PAGE TEXT>
--- START ---

How Machine Learning Is Used to Manage Data Center Power Today
Here’s how solutions already on the market today are using ML to improve data center uptime and efficiency.
It’s no secret that data centers are getting increasingly complicated. There are more types of hardware and management software, more frequently changing workloads, and public cloud. And with edge computing just around the corner, things are about to get even more complicated.
Many in the industry expect machine learning to make data center managers’ lives easier in the face of all this complexity. Several companies already sell data center management software that uses machine learning algorithms. Some are tackling the problem from a holistic, data center-as-a-computer perspective, while others choose to focus on just cooling, or just power. While cooling is where much of the energy is wasted in inefficiently run facilities today, there’s a lot to be gained from applying smart software tools to management of electrical data center infrastructure.
A startup called Virtual Power Systems is using machine learning to fight what is often referred to as “stranded power” in data centers. It’s common for a data center to have an electrical system that’s designed to support more power load than necessary. Sometimes, it’s done by design, to ensure redundancy, and sometimes it happens because the designers couldn’t predict how the facility would be used in the future.

--- END ---

DATA SECTION>
--- START ---

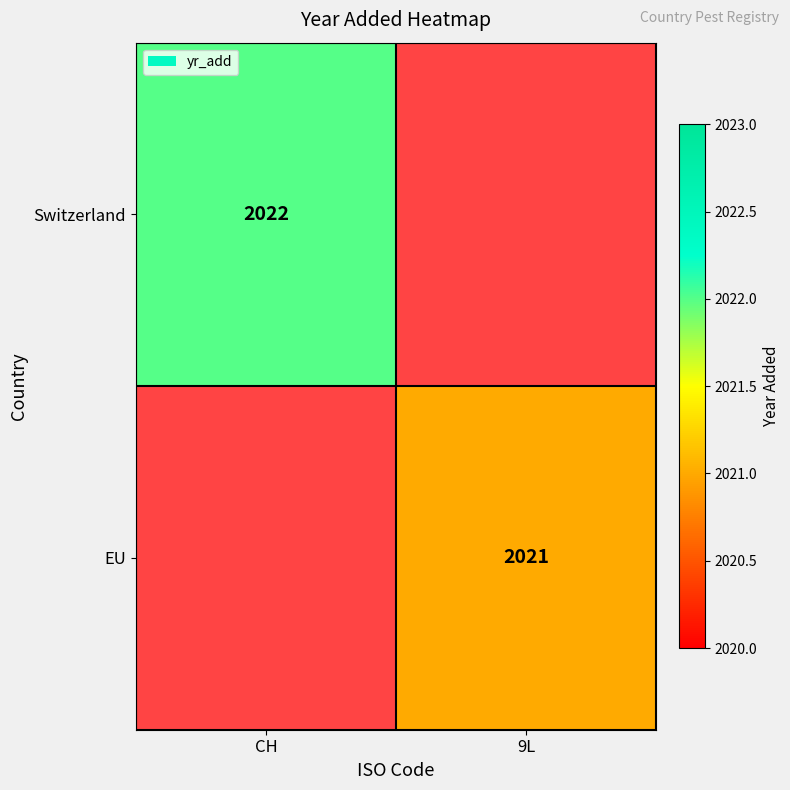

Count the number of data series in this chart.

2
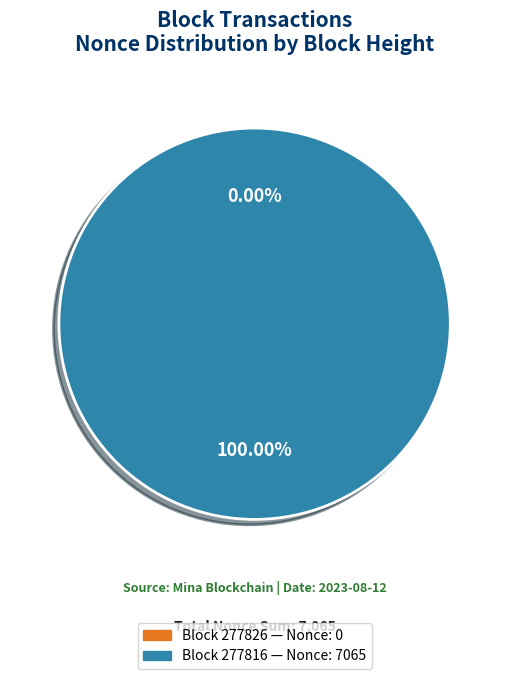

Which category has the biggest portion of the pie?

277816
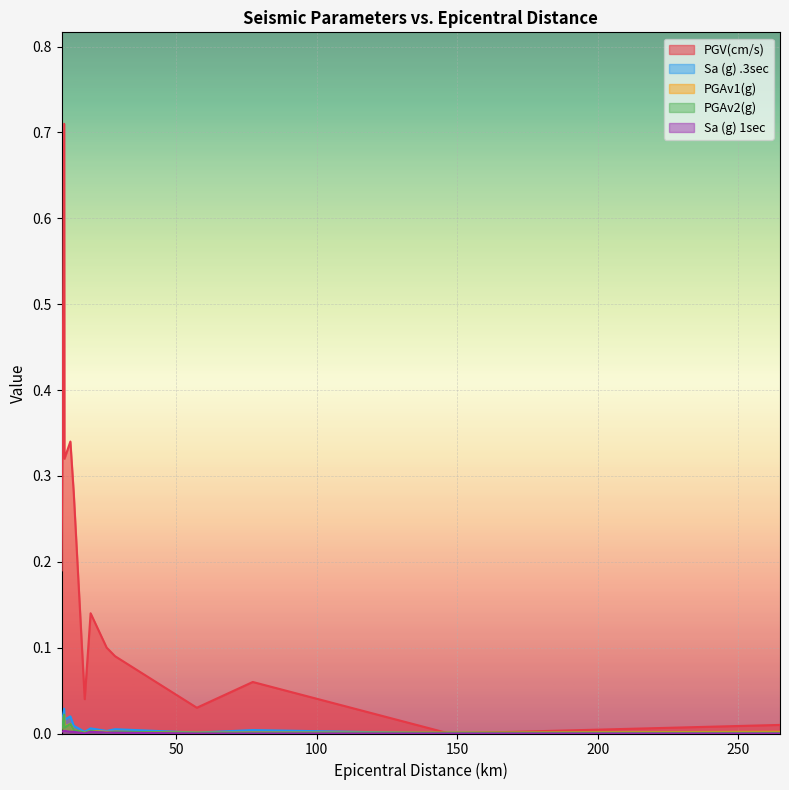

What are all the series names shown in the legend?

PGV(cm/s), Sa (g) .3sec, PGAv1(g), PGAv2(g), Sa (g) 1sec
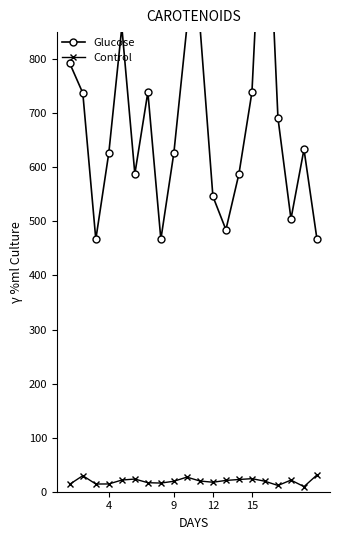

True or false: Control has more than 0 points higher than both neighbors.

True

--- END ---

ASSIGNMENT 1>
Using the data center power article, say yes or no to each statement and quote the words from the article that settle it.
(a) The article says much of the energy in inefficiently run facilities is wasted on cooling.
(b) Virtual Power Systems uses machine learning mainly to improve cooling.
(c) The article says electrical systems that support more load than needed are always built that way on purpose.
ASSIGNMENT 2> Copy the data center power article word for word between "Many in the" and "data center infrastructure.", inclusive.
ASSIGNMENT 3> Write the next part of the data center power article, starting right after its last sentence.
The listing was taken from a separate source.

RESPONSE AREA 1>
(a) Yes: "While cooling is where much of the energy is wasted in inefficiently run facilities today"
(b) No: "A startup called Virtual Power Systems is using machine learning to fight what is often referred to as “stranded power” in data centers."
(c) No: "Sometimes, it’s done by design, to ensure redundancy, and sometimes it happens because the designers couldn’t predict how the facility would be used in the future."

RESPONSE AREA 2>
Many in the industry expect machine learning to make data center managers’ lives easier in the face of all this complexity. Several companies already sell data center management software that uses machine learning algorithms. Some are tackling the problem from a holistic, data center-as-a-computer perspective, while others choose to focus on just cooling, or just power. While cooling is where much of the energy is wasted in inefficiently run facilities today, there’s a lot to be gained from applying smart software tools to management of electrical data center infrastructure.

RESPONSE AREA 3>
VPS’s “software-defined power” solution uses smart electrical hardware (including equipment from partners like Schneider Electric) with built-in batteries to effectively redistribute power more rationally throughout the data center. And it can do it dynamically, as needs change, the company says.
Called ICE, the software uses machine learning that makes power-requirement predictions (including battery management and the probability of power spikes) centrally and sends out profiles to the inference engine running in the hardware on the data center floor, which then tunes the power load available to each rack according to its real needs.
“When you have a redundant infrastructure, you have two lines of power coming into the rack, and you place your load in such a way that in case there is a failure, you can fail over from one to the other,” Karimulla Shaikh, VPS CTO, told us. “That means you’re using at most 50 percent of the capacity of each feed. By using our switch, you can use 100 percent of the load. If there’s a failure, the switch is smart and it’s able to jump in and move all the load onto the battery for a short time and then work with our software to move applications elsewhere or take the workloads offline.”
The machine learning model built by the software can also be used as an emulator, to understand how power delivery will be affected if you add more servers or racks.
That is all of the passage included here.